(Beginning of Extracted data)

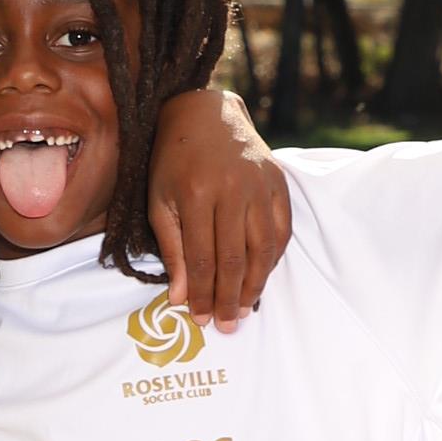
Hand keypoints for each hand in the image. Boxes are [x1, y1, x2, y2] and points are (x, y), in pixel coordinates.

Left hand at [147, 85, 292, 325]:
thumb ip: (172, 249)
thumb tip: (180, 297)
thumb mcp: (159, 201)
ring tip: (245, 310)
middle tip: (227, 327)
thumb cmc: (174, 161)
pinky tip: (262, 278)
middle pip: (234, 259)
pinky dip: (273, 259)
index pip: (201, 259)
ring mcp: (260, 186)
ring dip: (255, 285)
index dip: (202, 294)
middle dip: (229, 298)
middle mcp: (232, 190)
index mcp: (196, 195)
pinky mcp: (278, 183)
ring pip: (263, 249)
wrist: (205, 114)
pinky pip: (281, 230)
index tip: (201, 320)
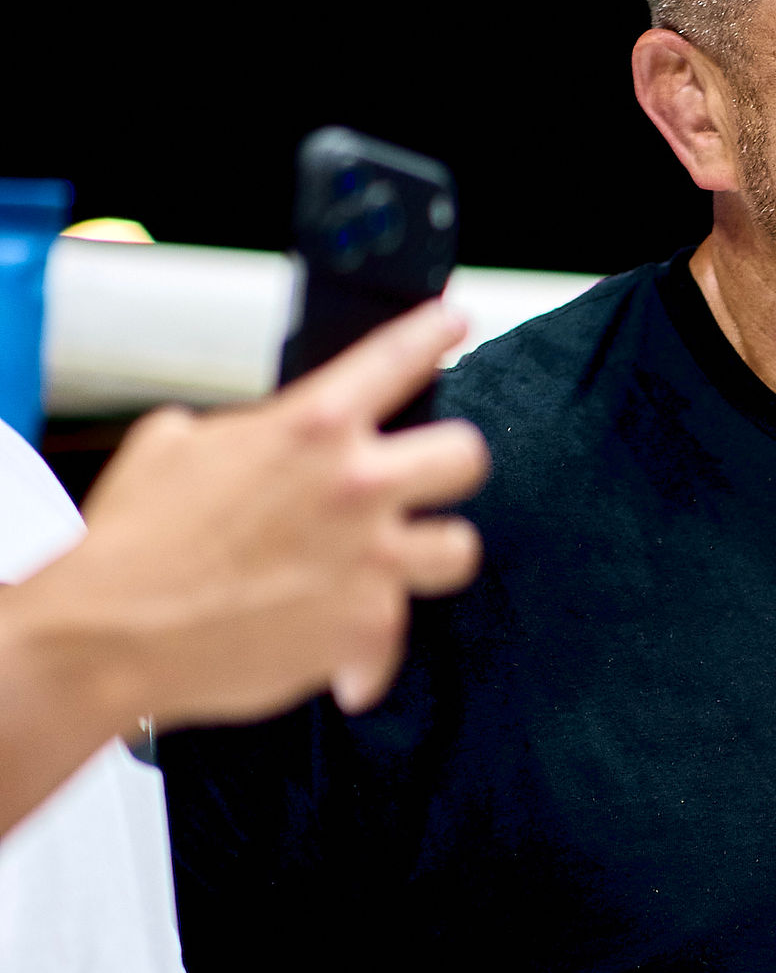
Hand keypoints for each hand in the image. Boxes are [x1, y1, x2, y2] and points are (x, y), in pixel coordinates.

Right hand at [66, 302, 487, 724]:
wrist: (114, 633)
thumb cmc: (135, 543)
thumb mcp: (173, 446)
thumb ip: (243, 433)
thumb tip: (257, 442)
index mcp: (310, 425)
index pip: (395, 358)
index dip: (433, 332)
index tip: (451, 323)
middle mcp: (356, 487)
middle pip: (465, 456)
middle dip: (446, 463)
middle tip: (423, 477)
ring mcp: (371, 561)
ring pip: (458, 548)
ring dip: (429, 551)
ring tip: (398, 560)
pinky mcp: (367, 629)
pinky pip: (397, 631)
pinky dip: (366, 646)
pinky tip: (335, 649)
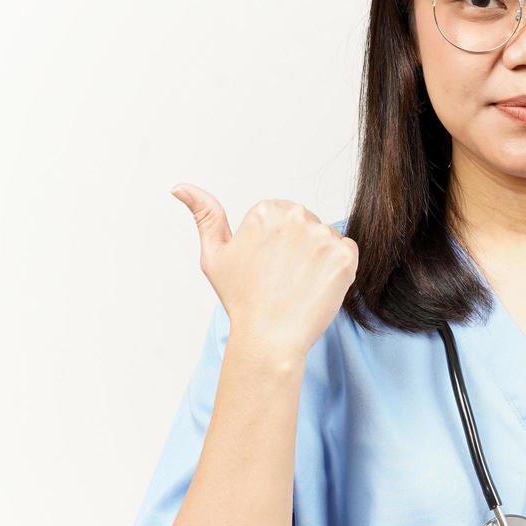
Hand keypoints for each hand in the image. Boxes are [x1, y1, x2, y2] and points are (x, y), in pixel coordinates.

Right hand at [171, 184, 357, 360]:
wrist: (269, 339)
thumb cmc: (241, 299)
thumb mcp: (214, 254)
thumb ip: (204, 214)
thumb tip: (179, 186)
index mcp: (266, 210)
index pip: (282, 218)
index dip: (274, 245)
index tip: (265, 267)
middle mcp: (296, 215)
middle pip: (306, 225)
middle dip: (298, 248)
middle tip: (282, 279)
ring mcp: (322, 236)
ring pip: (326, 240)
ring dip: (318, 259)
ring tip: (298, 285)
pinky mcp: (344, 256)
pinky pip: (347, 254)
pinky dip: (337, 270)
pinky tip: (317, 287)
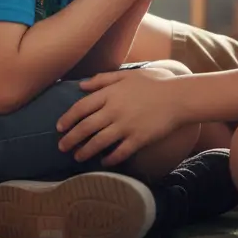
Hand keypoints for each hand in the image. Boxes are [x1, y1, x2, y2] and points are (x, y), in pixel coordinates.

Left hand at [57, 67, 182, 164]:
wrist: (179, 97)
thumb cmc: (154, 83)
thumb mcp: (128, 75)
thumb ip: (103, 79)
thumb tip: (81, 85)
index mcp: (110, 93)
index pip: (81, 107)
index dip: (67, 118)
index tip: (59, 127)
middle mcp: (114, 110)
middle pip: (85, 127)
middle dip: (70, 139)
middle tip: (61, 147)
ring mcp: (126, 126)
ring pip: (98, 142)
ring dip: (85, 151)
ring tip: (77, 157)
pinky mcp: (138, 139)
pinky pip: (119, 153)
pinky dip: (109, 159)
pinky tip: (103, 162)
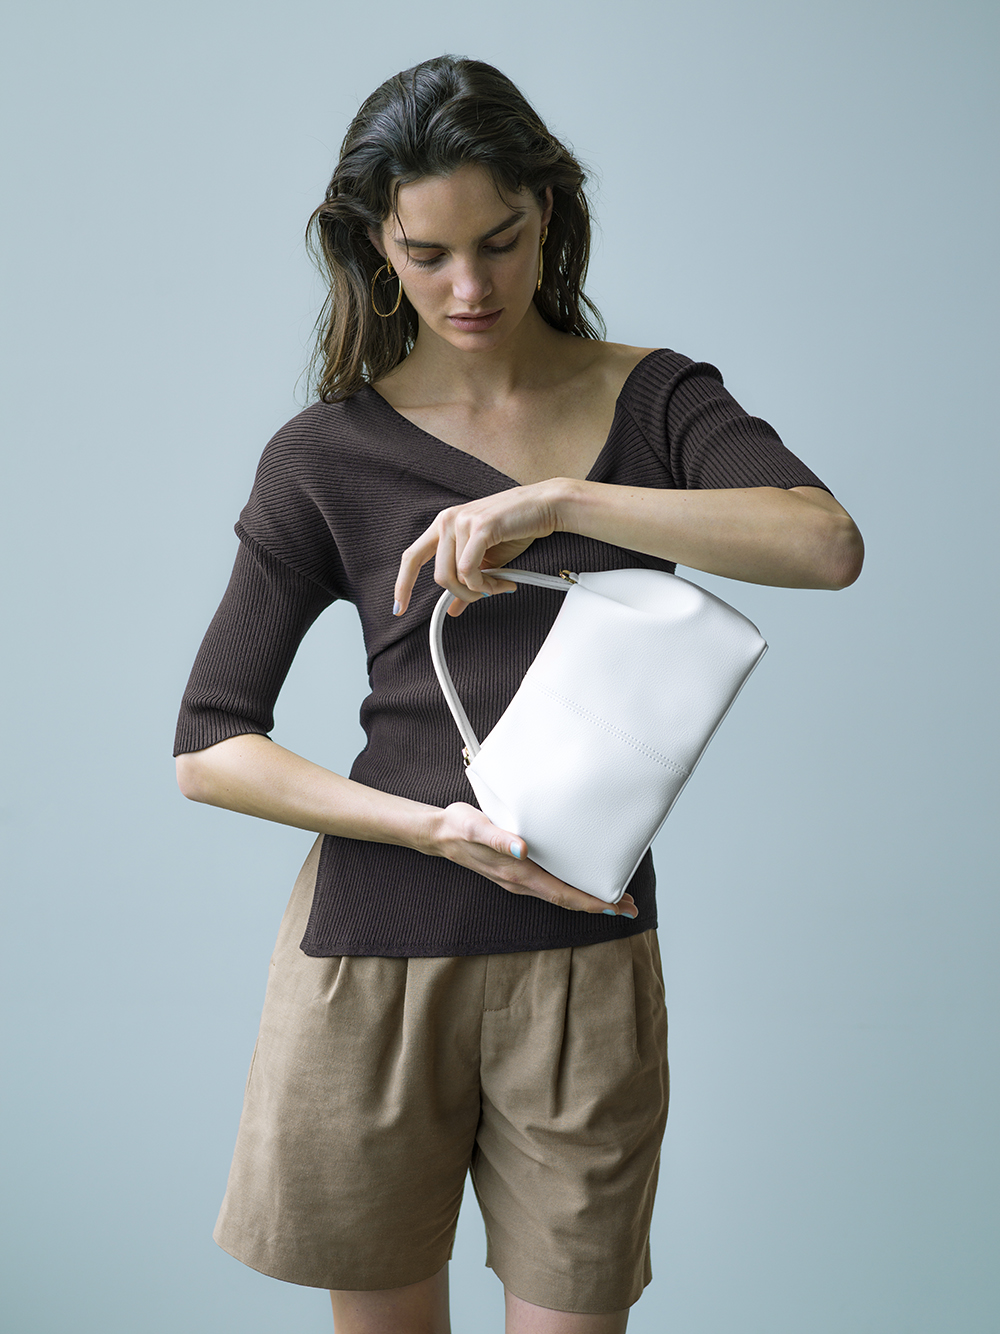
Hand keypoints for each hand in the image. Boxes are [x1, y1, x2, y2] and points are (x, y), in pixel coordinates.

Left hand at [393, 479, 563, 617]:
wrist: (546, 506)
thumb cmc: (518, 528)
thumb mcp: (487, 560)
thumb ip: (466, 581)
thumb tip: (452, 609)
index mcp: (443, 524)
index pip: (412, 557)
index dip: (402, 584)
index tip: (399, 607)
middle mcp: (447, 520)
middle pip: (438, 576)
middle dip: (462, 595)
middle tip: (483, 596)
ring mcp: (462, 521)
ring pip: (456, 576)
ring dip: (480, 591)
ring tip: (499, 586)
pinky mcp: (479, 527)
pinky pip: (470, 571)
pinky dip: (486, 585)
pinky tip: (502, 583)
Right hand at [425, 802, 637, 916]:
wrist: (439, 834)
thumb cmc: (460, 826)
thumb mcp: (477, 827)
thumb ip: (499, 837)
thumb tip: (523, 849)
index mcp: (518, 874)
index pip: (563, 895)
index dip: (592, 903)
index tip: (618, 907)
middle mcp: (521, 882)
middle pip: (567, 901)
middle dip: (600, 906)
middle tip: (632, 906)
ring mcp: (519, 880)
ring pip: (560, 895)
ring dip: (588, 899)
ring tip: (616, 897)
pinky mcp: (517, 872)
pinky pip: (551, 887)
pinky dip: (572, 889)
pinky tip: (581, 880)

(End of Extracted data)

--- Required action ---
Exercise for the records above: copy only the lines from the one with "index dip: (202, 294)" to the one with "ring mcp: (322, 236)", both ends kept, and drop the pictures.

--- Written answer ---
index dip: (202, 294)
middle dip: (229, 298)
middle mcp: (232, 190)
index mcp: (196, 195)
pinky mcp: (278, 183)
ring pip: (263, 249)
wrist: (205, 114)
pinky pip: (281, 230)
index tip: (201, 320)
Hand keypoints for each hand in the image. Boxes are [x1, y1, x2, y2] and points are (x, y), in pixel coordinates.

Right hand at [66, 302, 487, 724]:
wrist: (114, 633)
thumb cmc: (135, 543)
thumb mcp: (173, 446)
thumb ip: (243, 433)
thumb tip: (257, 442)
index mcp: (310, 425)
index pip: (395, 358)
index dip: (433, 332)
index tip: (451, 323)
middle mcp: (356, 487)
middle pip: (465, 456)
middle dip: (446, 463)
middle tip: (423, 477)
ring mcp: (371, 561)
ring pip: (458, 548)
ring dip: (429, 551)
ring tip: (398, 560)
pinky mcp: (367, 629)
pinky pip: (397, 631)
pinky dip: (366, 646)
pinky tip: (335, 649)
Hand keypoints for each hand in the image. Boxes are [x1, y1, x2, y2] and points are (x, y), in pixel coordinates.

Right hand at [171, 184, 357, 360]:
wrist: (269, 339)
thumb cmc: (241, 299)
thumb mcp: (214, 254)
thumb ip: (204, 214)
thumb tip: (179, 186)
index mcp: (266, 210)
index pip: (282, 218)
index dip: (274, 245)
index tip: (265, 267)
middle mcp: (296, 215)
middle pip: (306, 225)
middle dip: (298, 248)
middle tip: (282, 279)
ring mcp: (322, 236)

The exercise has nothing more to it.